Anyway, after a series of emergency meetings (between me and my accountant, actually), a compromise was reached. I would do everything the paper asked me, but I would turn myself into a small company which would be able to take money directly from the Independent and pay it to my accountant as a salaried director.

'Hold on,' I said. 'Don't you mean to me as a salaried director?'

My accountant smiled mysteriously and recommended I trust him.

'Incidentally,' he said, packing his papers and preparing to move on to the BBC, where he is apparently being kept busy suggesting new financial arrangements for some of the governors, 'you know this business about the Independent having its 2,000th issue?'

'Yes.'

'And changing everything round?'

'Yes?'

'Well, it's not true.'

'What's not true? They're not changing things round, then?'

'Oh yes, time for all change. But it's not because of the 2,000th issue. Newspapers never do anything for sentimental reasons. They do things out of panic, fear, loathing, profit, yes, but not sentiment.'

'Well, if they're not doing it for sentimental reasons, why then?'

'It's because of Norman Lamont, actually.'

'] ?'

'I know, extraordinary, isn't it? But apparently the Independent management was extremely worried that in the Budget he might levy VAT on newspapers and books and so on. That would ruin most newspapers, of course. So they made contingency plans.'

'What sort of contingency plans?'

'To turn the Independent into something else.'

'To what?'

'Well, if there was going to be VAT on newspapers, it stood to reason the Independent would be better off being something not subject to VAT. Such as an educational trust.'

'The Independent was going to become an educational trust???'

'With a daily newsletter, yes. Called, by coincidence, the Independent.'

'So readers would have to be members before they could buy it?'

'Theoretically, yes. In fact, they would pay membership entrance fee as they bought the paper. Rather like a businessman in a strange town being given instant temporary membership of a nightclub.'

'I wouldn't know about that.'

'No. Nor would I'

'And that's why all these changes . . . ?'

'Yes. When H M Customs and Excise tried to levy VAT on the Independent, the paper would say, 'Ah, but we had a radical change two days after the Budget and we are no longer a newspaper; we are an educational trust newsletter'.'

'And Lamont didn't put VAT on papers?'

'No.'

'But they're going ahead with the changes anyway?'

'Yes.'

'Well, of all the . . . I wonder who came up with that particular crackbrained scheme?'

'Someone you know quite well,' said my accountant stiffly, 'and who has to get to the BBC double-quick - don't want Hussey in one of his moods, do we?'

'You?' I said. 'It's all down to you? That I now have to write on the right-hand side instead of . . . ?'

'Don't worry,' he said. 'I know this is all going to cause you a lot of aggro.
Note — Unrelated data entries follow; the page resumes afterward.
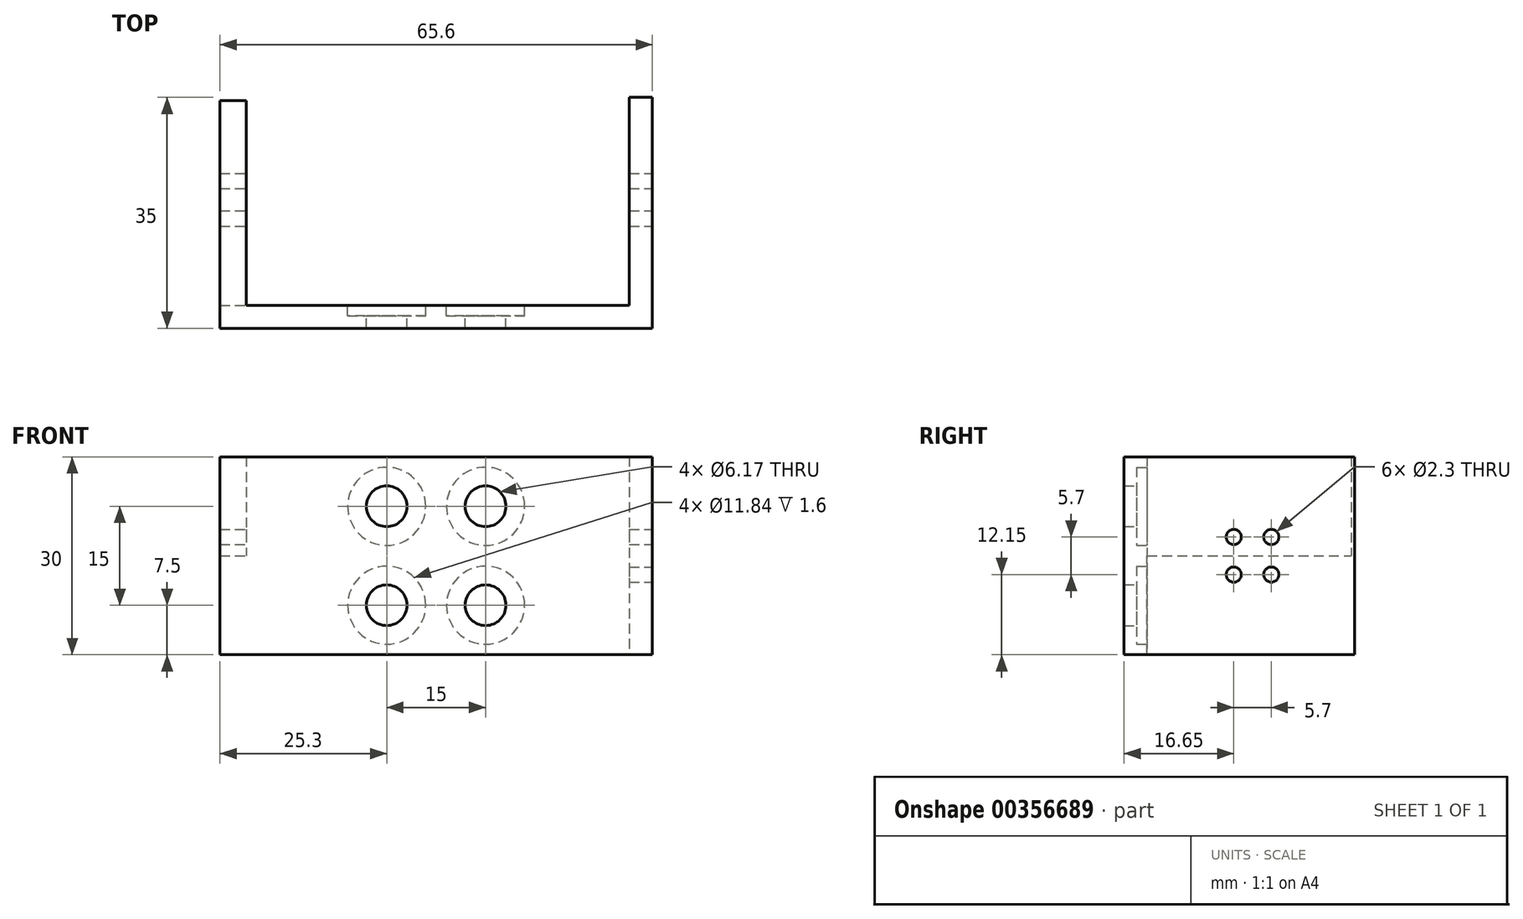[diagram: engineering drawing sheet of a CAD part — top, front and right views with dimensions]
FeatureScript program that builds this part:
annotation { "Feature Type Name" : "Feature", "Feature Type Description" : "" }
export const myFeature = defineFeature(function(context is Context, id is Id, definition is map)
    precondition{}
    {
        {
            var Q0;
            Q0=qCreatedBy(makeId("Front.planeOp"),FACE);
            var sketch = newSketch(context, id + "F0", { "sketchPlane" : qUnion([Q0])});
            skLineSegment(sketch, "E0.bottom", {"start": v(32.8, -15) * mm, "end": v(-32.8, -15) * mm});
            skLineSegment(sketch, "E0.top", {"start": v(32.8, 15) * mm, "end": v(-32.8, 15) * mm});
            skLineSegment(sketch, "E0.left", {"start": v(32.8, -15) * mm, "end": v(32.8, 15) * mm});
            skLineSegment(sketch, "E0.right", {"start": v(-32.8, -15) * mm, "end": v(-32.8, 15) * mm});
            skPoint(sketch, "E0.middle", {"position": v(0, 0) * mm});
            skSolve(sketch);
        }
        {
            var Q0;
            Q0=qSketchRegion(id+"F0",true);
            extrude(context, id + "F1", {"entities" : qUnion([Q0]), "endBound" : BoundingType.SYMMETRIC, "depth" : 3.5 * mm});
        }
        {
            var Q0;
            Q0=qCreatedBy(makeId("Top.planeOp"),FACE);
            var sketch = newSketch(context, id + "F2", { "sketchPlane" : qUnion([Q0])});
            skLineSegment(sketch, "E1.bottom", {"start": v(32.8, 1.75) * mm, "end": v(29.3, 1.75) * mm});
            skLineSegment(sketch, "E1.top", {"start": v(32.8, 33.25) * mm, "end": v(29.3, 33.25) * mm});
            skLineSegment(sketch, "E1.left", {"start": v(32.8, 1.75) * mm, "end": v(32.8, 33.25) * mm});
            skLineSegment(sketch, "E1.right", {"start": v(29.3, 1.75) * mm, "end": v(29.3, 33.25) * mm});
            skSolve(sketch);
        }
        {
            var Q0;
            Q0=qSketchRegion(id+"F2",true);
            extrude(context, id + "F3", {"entities" : qUnion([Q0]), "operationType" : NewBodyOperationType.ADD, "endBound" : BoundingType.SYMMETRIC, "depth" : 30 * mm});
        }
        {
            var Q0;
            Q0=qCreatedBy(makeId("Top.planeOp"),FACE);
            var sketch = newSketch(context, id + "F4", { "sketchPlane" : qUnion([Q0])});
            skLineSegment(sketch, "E2.bottom", {"start": v(-32.8, 1.75) * mm, "end": v(-28.8, 1.75) * mm});
            skLineSegment(sketch, "E2.top", {"start": v(-32.8, 32.75) * mm, "end": v(-28.8, 32.75) * mm});
            skLineSegment(sketch, "E2.left", {"start": v(-32.8, 1.75) * mm, "end": v(-32.8, 32.75) * mm});
            skLineSegment(sketch, "E2.right", {"start": v(-28.8, 1.75) * mm, "end": v(-28.8, 32.75) * mm});
            skSolve(sketch);
        }
        {
            var Q0;
            Q0=qSketchRegion(id+"F4",true);
            extrude(context, id + "F5", {"entities" : qUnion([Q0]), "operationType" : NewBodyOperationType.ADD, "depth" : 15 * mm});
        }
        {
            var Q0;
            Q0=makeQuery(id+"F3.boolean.opBoolean","MERGE",FACE,{"derivedFrom":[makeQuery(id+"F1.opExtrude","SWEPT_FACE",FACE,{"disambiguationData":[OSD([sQuery(id+"F0.wireOp",EDGE,"E0.left")])]}),makeQuery(id+"F3.opExtrude","SWEPT_FACE",FACE,{"disambiguationData":[OSD([sQuery(id+"F2.wireOp",EDGE,"E1.left")])]})]});
            var sketch = newSketch(context, id + "F6", { "sketchPlane" : qUnion([Q0])});
            skCircle(sketch, "E3", {"center": v(14.9, 2.85) * mm, "radius": 1.15 * mm});
            skCircle(sketch, "E4", {"center": v(20.6, 2.85) * mm, "radius": 1.15 * mm});
            skCircle(sketch, "E5", {"center": v(14.9, -2.85) * mm, "radius": 1.15 * mm});
            skCircle(sketch, "E6", {"center": v(20.6, -2.85) * mm, "radius": 1.15 * mm});
            skLineSegment(sketch, "E7", {"start": v(14.9, 2.85) * mm, "end": v(14.9, -2.85) * mm, "construction": true});
            skLineSegment(sketch, "E8", {"start": v(14.9, -2.85) * mm, "end": v(20.6, -2.85) * mm, "construction": true});
            skLineSegment(sketch, "E9", {"start": v(20.6, -2.85) * mm, "end": v(20.6, 2.85) * mm, "construction": true});
            skLineSegment(sketch, "E10", {"start": v(20.6, 2.85) * mm, "end": v(14.9, 2.85) * mm, "construction": true});
            skSolve(sketch);
        }
        {
            var Q0;
            Q0=qSketchRegion(id+"F6",true);
            extrude(context, id + "F7", {"entities" : qUnion([Q0]), "operationType" : NewBodyOperationType.REMOVE, "oppositeDirection" : true, "depth" : 200 * mm});
        }
        {
            var Q0;
            Q0=makeQuery(id+"F1.opExtrude","CAP_FACE",FACE,{"disambiguationData":[OSD([sQuery(id+"F0.wireOp",EDGE,"E0.bottom"),sQuery(id+"F0.wireOp",EDGE,"E0.top"),sQuery(id+"F0.wireOp",EDGE,"E0.left"),sQuery(id+"F0.wireOp",EDGE,"E0.right")])],"isStart":true});
            var sketch = newSketch(context, id + "F8", { "sketchPlane" : qUnion([Q0])});
            skCircle(sketch, "E11", {"center": v(-7.5, 7.5) * mm, "radius": 3.09 * mm});
            skCircle(sketch, "E12", {"center": v(-7.5, -7.5) * mm, "radius": 3.09 * mm});
            skCircle(sketch, "E13", {"center": v(7.5, 7.5) * mm, "radius": 3.09 * mm});
            skCircle(sketch, "E14", {"center": v(7.5, -7.5) * mm, "radius": 3.09 * mm});
            skLineSegment(sketch, "E15", {"start": v(-7.5, 7.5) * mm, "end": v(0, 7.5) * mm, "construction": true});
            skLineSegment(sketch, "E16", {"start": v(7.5, 7.5) * mm, "end": v(0, 7.5) * mm, "construction": true});
            skLineSegment(sketch, "E17", {"start": v(7.5, 7.5) * mm, "end": v(7.5, 0) * mm, "construction": true});
            skLineSegment(sketch, "E18", {"start": v(7.5, -7.5) * mm, "end": v(7.5, 0) * mm, "construction": true});
            skLineSegment(sketch, "E19", {"start": v(7.5, -7.5) * mm, "end": v(0, -7.5) * mm, "construction": true});
            skLineSegment(sketch, "E20", {"start": v(0, -7.5) * mm, "end": v(-7.5, -7.5) * mm, "construction": true});
            skLineSegment(sketch, "E21", {"start": v(-7.5, -7.5) * mm, "end": v(-7.5, 0) * mm, "construction": true});
            skLineSegment(sketch, "E22", {"start": v(-7.5, 0) * mm, "end": v(-7.5, 7.5) * mm, "construction": true});
            skSolve(sketch);
        }
        {
            var Q0;
            Q0=qSketchRegion(id+"F8",true);
            extrude(context, id + "F9", {"entities" : qUnion([Q0]), "operationType" : NewBodyOperationType.REMOVE, "oppositeDirection" : true, "depth" : 25 * mm});
        }
        {
            var Q0;
            Q0=makeQuery(id+"F1.opExtrude","CAP_FACE",FACE,{"disambiguationData":[OSD([sQuery(id+"F0.wireOp",EDGE,"E0.bottom"),sQuery(id+"F0.wireOp",EDGE,"E0.top"),sQuery(id+"F0.wireOp",EDGE,"E0.left"),sQuery(id+"F0.wireOp",EDGE,"E0.right")])],"isStart":true});
            var sketch = newSketch(context, id + "F10", { "sketchPlane" : qUnion([Q0])});
            skCircle(sketch, "E23", {"center": v(-7.5, 7.5) * mm, "radius": 5.92 * mm});
            skCircle(sketch, "E24", {"center": v(-7.5, -7.5) * mm, "radius": 5.92 * mm});
            skCircle(sketch, "E25", {"center": v(7.5, -7.5) * mm, "radius": 5.92 * mm});
            skCircle(sketch, "E26", {"center": v(7.5, 7.5) * mm, "radius": 5.92 * mm});
            skSolve(sketch);
        }
        {
            var Q0;
            Q0=qSketchRegion(id+"F10",true);
            extrude(context, id + "F11", {"entities" : qUnion([Q0]), "operationType" : NewBodyOperationType.REMOVE, "oppositeDirection" : true, "depth" : 1.6 * mm});
        }
    });
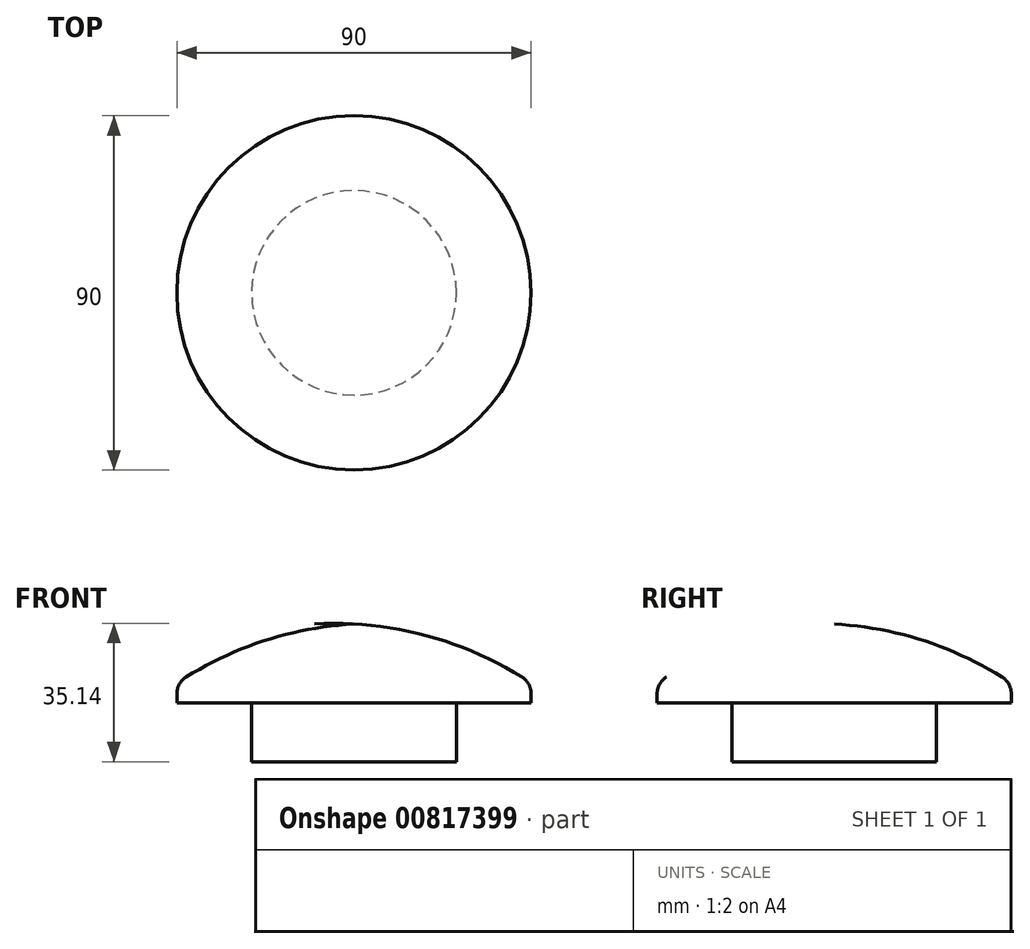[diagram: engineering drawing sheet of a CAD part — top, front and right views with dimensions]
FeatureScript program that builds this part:
annotation { "Feature Type Name" : "Feature", "Feature Type Description" : "" }
export const myFeature = defineFeature(function(context is Context, id is Id, definition is map)
    precondition{}
    {
        {
            var Q0;
            Q0=qCreatedBy(makeId("Top.planeOp"),FACE);
            var sketch = newSketch(context, id + "F0", { "sketchPlane" : qUnion([Q0])});
            skCircle(sketch, "E0", {"center": v(0, 0) * mm, "radius": 26 * mm});
            skSolve(sketch);
        }
        {
            var Q0;
            Q0 = qSketchRegion(id + "F0", true);
            extrude(context, id + "F1", {"entities" : qUnion([Q0]), "depth" : 15 * mm, "offsetDistance" : 25 * mm});
        }
        {
            var Q0;
            Q0=qCreatedBy(makeId("Right.planeOp"),FACE);
            var sketch = newSketch(context, id + "F2", { "sketchPlane" : qUnion([Q0])});
            skLineSegment(sketch, "E1", {"start": v(0, 15) * mm, "end": v(-45, 15) * mm});
            skLineSegment(sketch, "E2", {"start": v(-45, 15) * mm, "end": v(-45, 20) * mm});
            skLineSegment(sketch, "E3", {"start": v(0, 35) * mm, "end": v(0, 15) * mm});
            skArc(sketch, "E4", {"start": v(0, 35) * mm, "mid": v(-23.5, 30.51) * mm, "end": v(-45, 20) * mm});
            skLineSegment(sketch, "E5", {"start": v(0, -35.5) * mm, "end": v(0, 110.19) * mm, "construction": true});
            skSolve(sketch);
        }
        {
            var Q0;
            Q0 = qSketchRegion(id + "F2", true);
            var Q1;
            Q1=sQuery(id+"F2.wireOp",EDGE,"E5");
            revolve(context, id + "F3", {"operationType" : NewBodyOperationType.ADD, "surfaceOperationType" : NewSurfaceOperationType.NEW, "entities" : qUnion([Q0]), "axis" : qUnion([Q1]), "revolveType" : RevolveType.FULL});
        }
        {
            var Q0;
            Q0=makeQuery(id+"F3.opRevolve","SWEPT_EDGE",EDGE,{"disambiguationData":[OSD([sQuery(id+"F2.wireOp",EDGE,"E2"),sQuery(id+"F2.wireOp",EDGE,"E4")])]});
            fillet(context, id + "F4", {"entities" : qUnion([Q0]), "radius" : 5 * mm, "tangentPropagation" : true, "allowEdgeOverflow" : false});
        }
    });
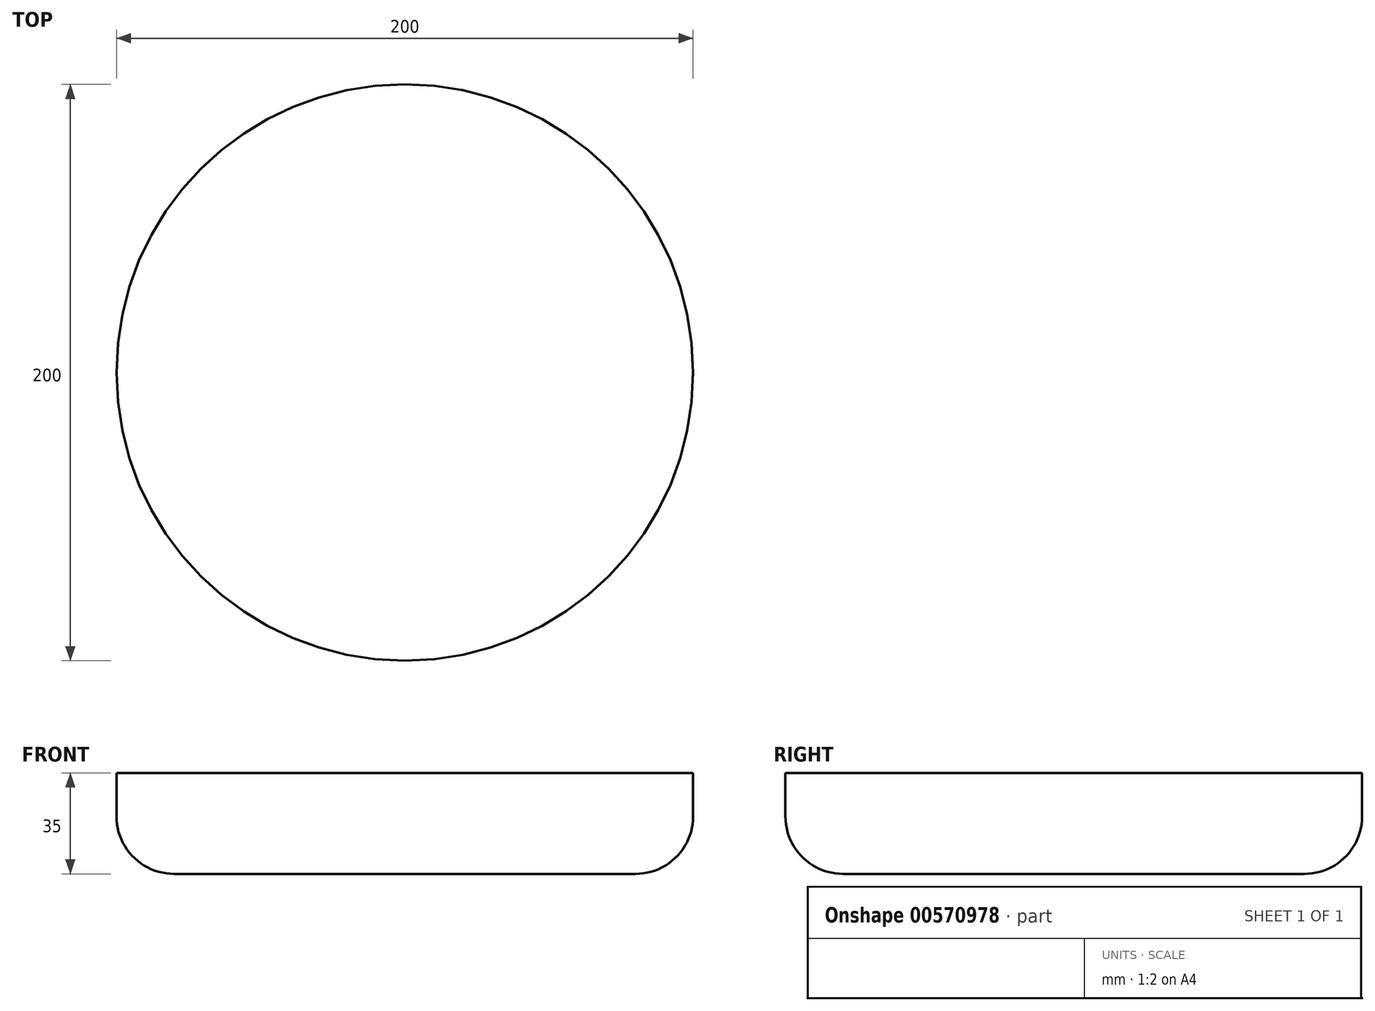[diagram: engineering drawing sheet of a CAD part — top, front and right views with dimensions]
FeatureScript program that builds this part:
annotation { "Feature Type Name" : "Feature", "Feature Type Description" : "" }
export const myFeature = defineFeature(function(context is Context, id is Id, definition is map)
    precondition{}
    {
        {
            var Q0;
            Q0=qCreatedBy(makeId("Top.planeOp"),FACE);
            var sketch = newSketch(context, id + "F0", { "sketchPlane" : qUnion([Q0])});
            skCircle(sketch, "E0", {"center": v(0, 0) * mm, "radius": 100 * mm});
            skSolve(sketch);
        }
        {
            var Q0;
            Q0 = qSketchRegion(id + "F0", true);
            extrude(context, id + "F1", {"entities" : qUnion([Q0]), "depth" : 35 * mm, "offsetDistance" : 25 * mm});
        }
        {
            var Q0;
            Q0=makeQuery(id+"F1.opExtrude","CAP_EDGE",EDGE,{"disambiguationData":[OSD([sQuery(id+"F0.wireOp",EDGE,"E0")])],"isStart":true});
            fillet(context, id + "F2", {"entities" : qUnion([Q0]), "radius" : 20 * mm, "tangentPropagation" : true, "allowEdgeOverflow" : false});
        }
    });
But I've been giving some thought as to how we can make a bit of money out of the mental distress which these changes will cause you, and so I have drawn up a contingency plan to turn you into another company, with your wife incorporated into it as a registered nurse.'

'Nurse]' I said.

'And we'll be able to swing a lot of medical insurance on it - but look, don't worry about the details - I'll give you a ring later on this afternoon . . . .'

I haven't heard a word from him since. They must be keeping him pretty busy at the BBC.